I had just such a moment of discovery with Tessa Gratton’s latest book “Lady Hotspur” (Tor, $29.99). It was a book that I had heard a little bit about and was intrigued. Gender-swapped fantasy-flavored loose reimagining of Shakespeare’s “Henry IV” certainly sounded like it could be my jam, so I started reading.

What I got was a high fantasy tale of love and loss, of the big wounds of warfare and the quiet cuts of palace intrigue. Set in the same world as Gratton’s earlier “The Queens of Innis Lear,” this new book expands upon that foundation, finding ways to both broaden and narrow the scope. It’s a beautiful and intricate landscape across which compelling characters stride. It’s smart and sweet and occasionally savage … and a heck of a read.

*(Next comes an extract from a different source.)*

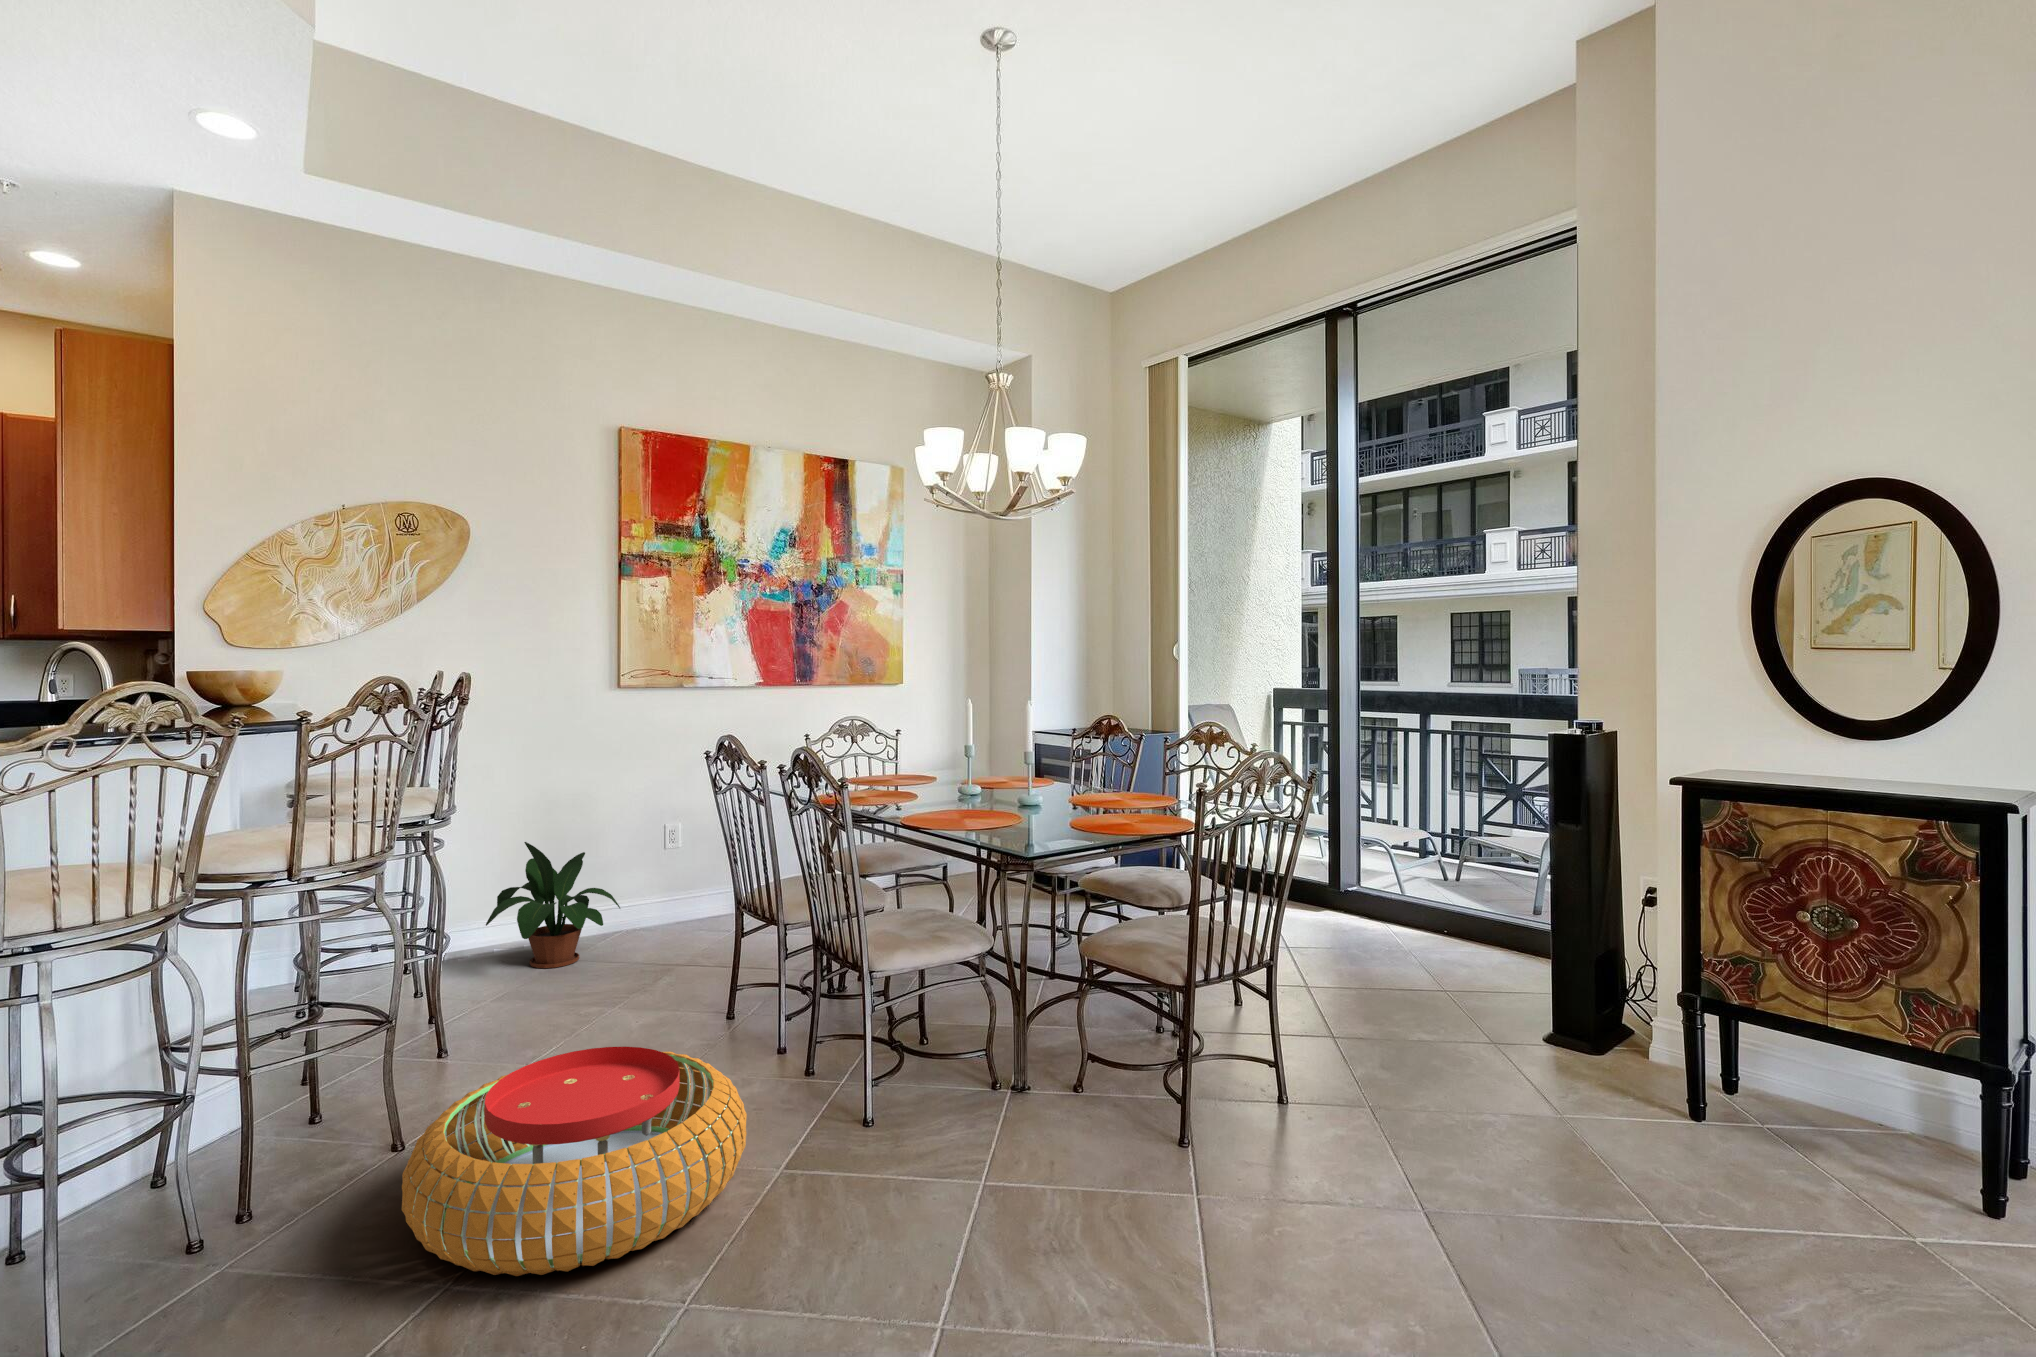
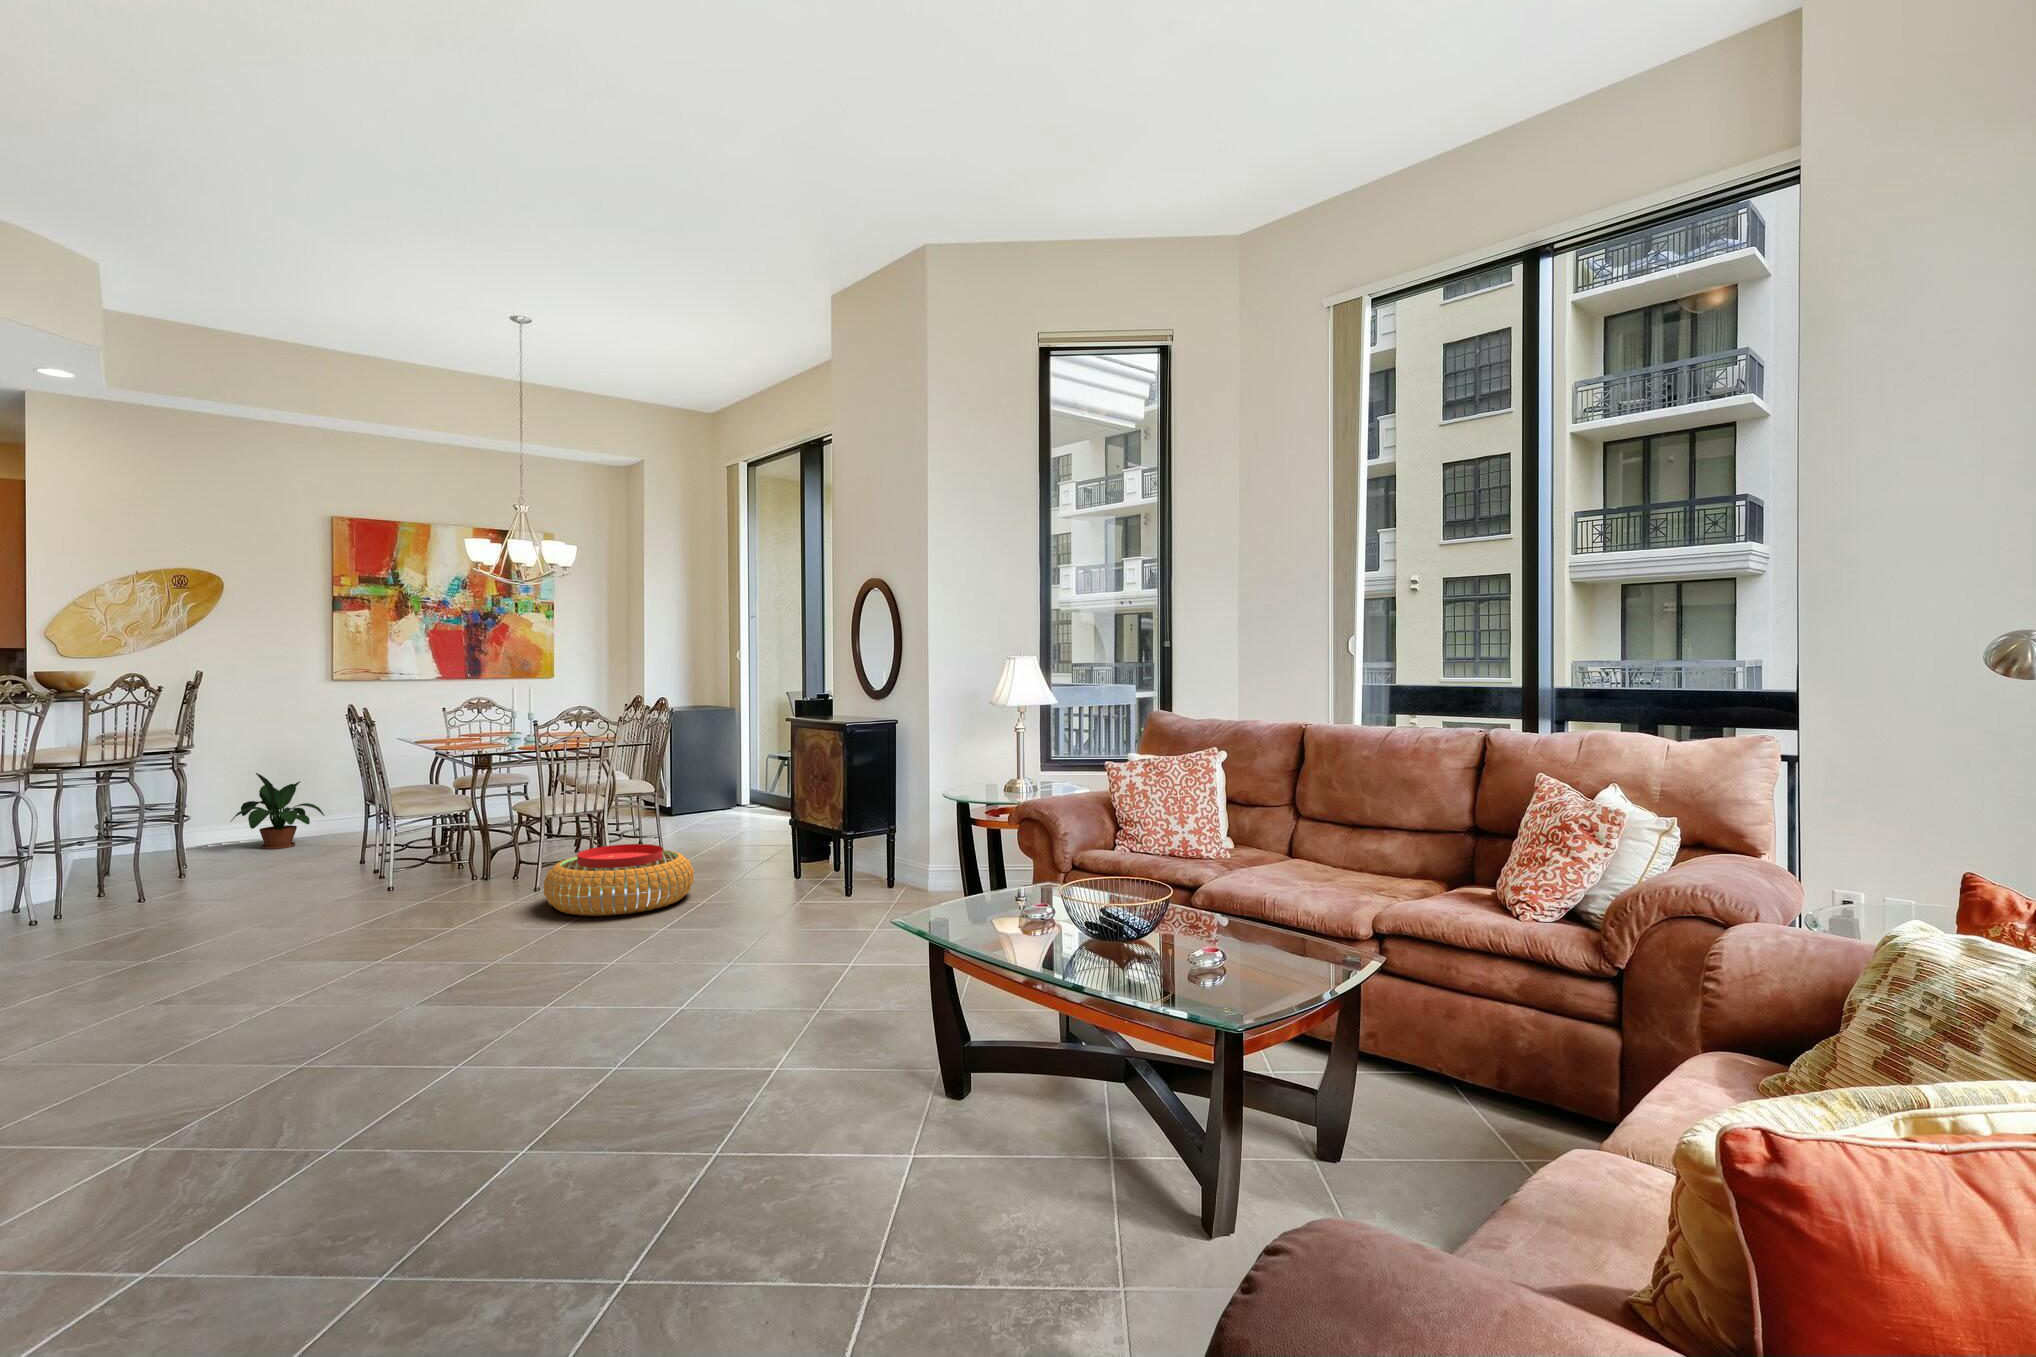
pouf: present [402,1047,747,1276] -> present [544,844,694,916]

Hal Bolingbroke is one of the most famous (or infamous) of the Lady Knights of Aremoria, a fighting force bound by ties of blood and sisterhood. Few are as bawdy and rowdy as she – even her mentor, the legendary Lady Ianta Oldcastle (a delightful analog for Shakespeare’s clownish knight John Falstaff), notes Hal’s extreme behavior.

But it all changes for Hal when her exiled mother rallies an army to seize the throne for herself. Hal’s loyalties are torn, but she ultimately joins her mother – much to the chagrin of her dear friend Banna Mora, ostensible heir to the childless king. Meanwhile, stuck in the middle is Lady Isarna Hotspur, a legendary knight in her own right who played a major role in leading the new queen’s forces.

Oh, and Hal and Hotspur are in love, which only serves to complicate things.

Banna Mora is cast out, sent back to her homeland of Innis Lear to serve as a governor of sorts. It isn’t long, however, before the Glennadoer clan – led by patriarch Owen and his magical son Rowan – takes her and seeks an alliance. Said alliance could lead to Mora’s ascendance to the throne … if she’s willing to stand against Hal, her best friend from childhood.

Two princes – one reluctant, one revengeful – with the fate of a kingdom hanging in the balance between them. One knight, the proud and noble Hotspur, left in the middle, striving to execute her duty in the best way she can, but unsure of just how to do so. And a prophecy looms over all – a prophecy whose relative truth could make all the difference.

“Lady Hotspur” is a lot of things. It’s a rendition of a fantasy realm both broad and deep, with layers upon layers of detail conspiring to create something vast and immersive; this world contains magic without being ABOUT magic, a difference fantasy too often fails to recognize. It’s a love story made of love stories, each forging its own path while also forming a piece of the larger whole. It is quick-witted and clever and romantic without ever feeling smug or treacly – no small feat.

Credit for that has to go to Gratton, who has a wonderfully florid and occasionally bombastic writing style that suits her narrative choices beautifully. She is equally deft at scene-setting, at expository explorations and at interpersonal dynamics. Whether it’s the wild moors or the palace throne room, whether it is love sought or love caught, all of it is rendered with a robust delicacy of prose. One can almost feel the spirit of Shakespeare drifting between the lines.

It’s important to note that while this book is both a) an extension of a world begun in a previous book, and b) an adaptation of a classic work, your enjoyment of “Lady Hotspur” is not dependent on foreknowledge of either. It is a standalone work in every way, one that tells a complex and compelling story on its own terms, with no reliance on either the book that preceded it or the play that inspired it (though as someone with love for Shakespeare in general and the “Henry” works specifically, I will admit to having more than one moment of delight at references scattered throughout).

“Lady Hotspur” is the finest kind of fantasy, a thoughtful and evocative novel that does honor to its inspiration even as it carves out a wholly new path. Fans of fantasy, Shakespeare or just plain old solid storytelling will find plenty to like here.